• Consignes de l'exercice:
a - D'après le texte sur la pauvreté volontaire, quel est le reste dans le cas de l'homme qui interroge Jésus ?
b - Recopiez le passage du texte sur la pauvreté volontaire qui va de « L’homme qui interroge Jésus en » à « qui encombre Pierre. ».
---------- Texte extrait ----------
Le premier, c’est que ce modèle de pauvreté volontaire n’est pas celui
que nous avons suivi. Nous ne sommes pas devenus pauvres, pèlerins et vagabonds
sur la terre à cause de Jésus Christ Fils de Dieu ; nous sommes restés
propriétaires de nos maisons, de nos autos, nous touchons nos salaires et nos
pensions et nous sommes sédentaires. Pour la vie éternelle, nous sommes déjà
fichus…
Le second problème, c’est que les disciples de Jésus, et Pierre, l’ont
fait, ils ont tout laissé et que, s’agissant au moins de Pierre, cela produit
une sorte de « Nous nous l’avons fait-euh, nananère ! » qui est
du plus mauvais aloi. Il laisse à présager un « nous nous l’avons
fait » qui servira tôt ou tard de fondement à des exigences considérables,
« vous, vous devez le faire, sinon vous ne serez jamais sauvés, ni
estimés, ni reconnus… ».
L’homme qui interroge Jésus en a encore trop, c’est bien ce qu’on
entend dire, mais rien ne dit que s’il laissait tout il n’en aurait pas encore
de trop ; nous voyons bien que Pierre qui a tout laissé, en a manifestement
encore beaucoup trop en trop. Pierre et l’homme riche en sont, de ce point de
vue, exactement au même point.
Est-il approprié de parler de manque
lorsqu’on en a encore tant en trop ? Peut-on parler de manque, lorsque
ceux qui accomplissent toutes les prescriptions, même les plus abrasives, ont
encore manifestement quelque chose en trop ? Peut-on parler de manque si
chaque bonne action accomplie charge son auteur d’un poids supplémentaire de
satisfaction orgueilleuse ? Si l’homme qui interroge Jésus accomplissait
ce que Jésus lui commande, vendre, donner, partir, il en aurait certes beaucoup
moins, mais il en aurait encore de reste, de ce même reste qui encombre Pierre.
Que faut-il conclure ? En nous
appuyant sur ce qui précède, en nous appuyant aussi sur la langue grecque de
l’évangile, nous relisons le 21ème verset, celui par lequel nous
avons commencé. Jésus le dévisagea et l’aima ; il lui dit :
« Une chose te reste… » Et nous allons méditer sur ce reste.
Quel est ce reste, qui concerne finalement autant Pierre que l’homme
qui interrogeait Jésus ? Quel est ce reste dont la disparition du bagage
de cet homme, serait le commencement réel si ce n’est de la vie éternelle du
moins d’une certaine félicité (celle que Jésus appelle Royaume de Dieu) ?
S’agissant de cet homme, le reste est assez évident, et même colossal :
ses biens ! Mais nous avons vu que, même après avoir laissé ses biens,
s’agissant de Pierre, il y a encore du reste, un reste sans doute immatériel,
puisque Pierre et les autres disciples ont déjà tout laissé, mais un reste tout
de même.
---------- Données fournies ----------
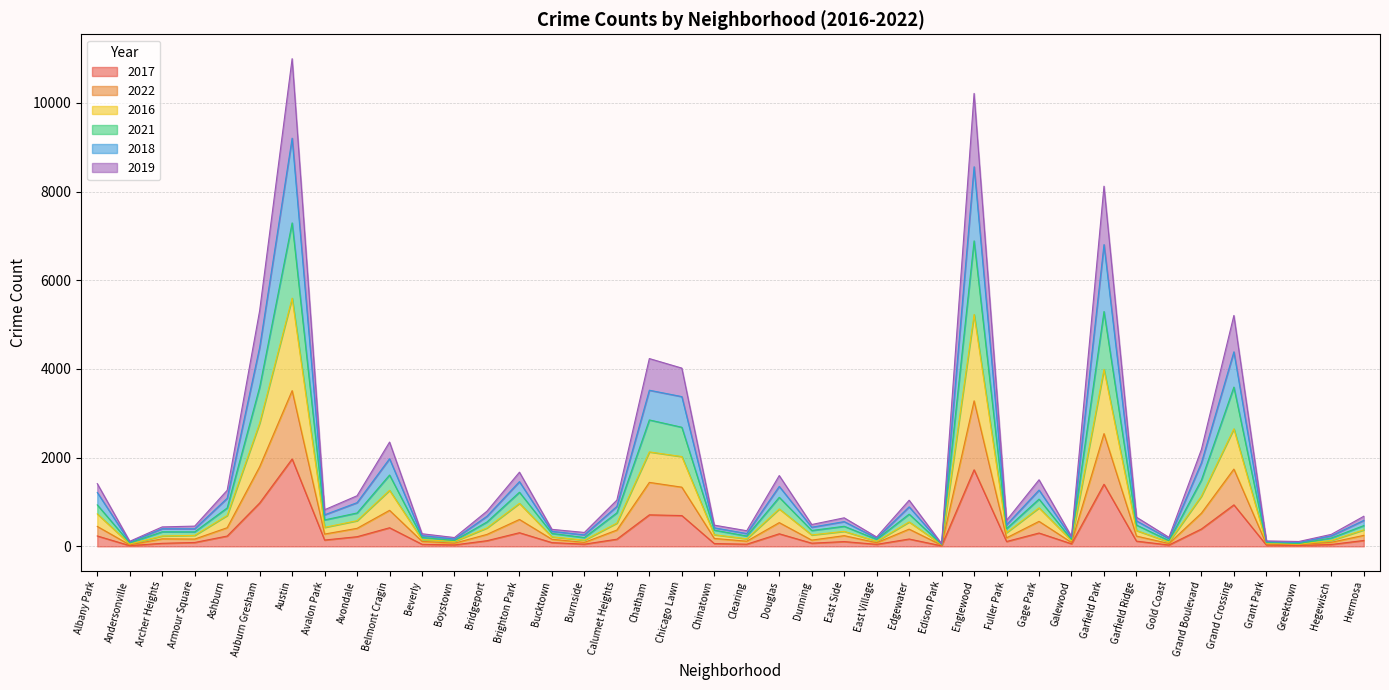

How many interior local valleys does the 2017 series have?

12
----------
---------- Données fournies ----------
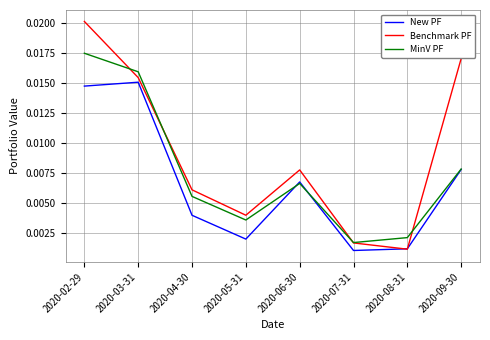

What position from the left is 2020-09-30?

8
----------
• Réponses attendues:
a - Ses biens.

b -
L’homme qui interroge Jésus en a encore trop, c’est bien ce qu’on
entend dire, mais rien ne dit que s’il laissait tout il n’en aurait pas encore
de trop ; nous voyons bien que Pierre qui a tout laissé, en a manifestement
encore beaucoup trop en trop. Pierre et l’homme riche en sont, de ce point de
vue, exactement au même point.
Est-il approprié de parler de manque
lorsqu’on en a encore tant en trop ? Peut-on parler de manque, lorsque
ceux qui accomplissent toutes les prescriptions, même les plus abrasives, ont
encore manifestement quelque chose en trop ? Peut-on parler de manque si
chaque bonne action accomplie charge son auteur d’un poids supplémentaire de
satisfaction orgueilleuse ? Si l’homme qui interroge Jésus accomplissait
ce que Jésus lui commande, vendre, donner, partir, il en aurait certes beaucoup
moins, mais il en aurait encore de reste, de ce même reste qui encombre Pierre.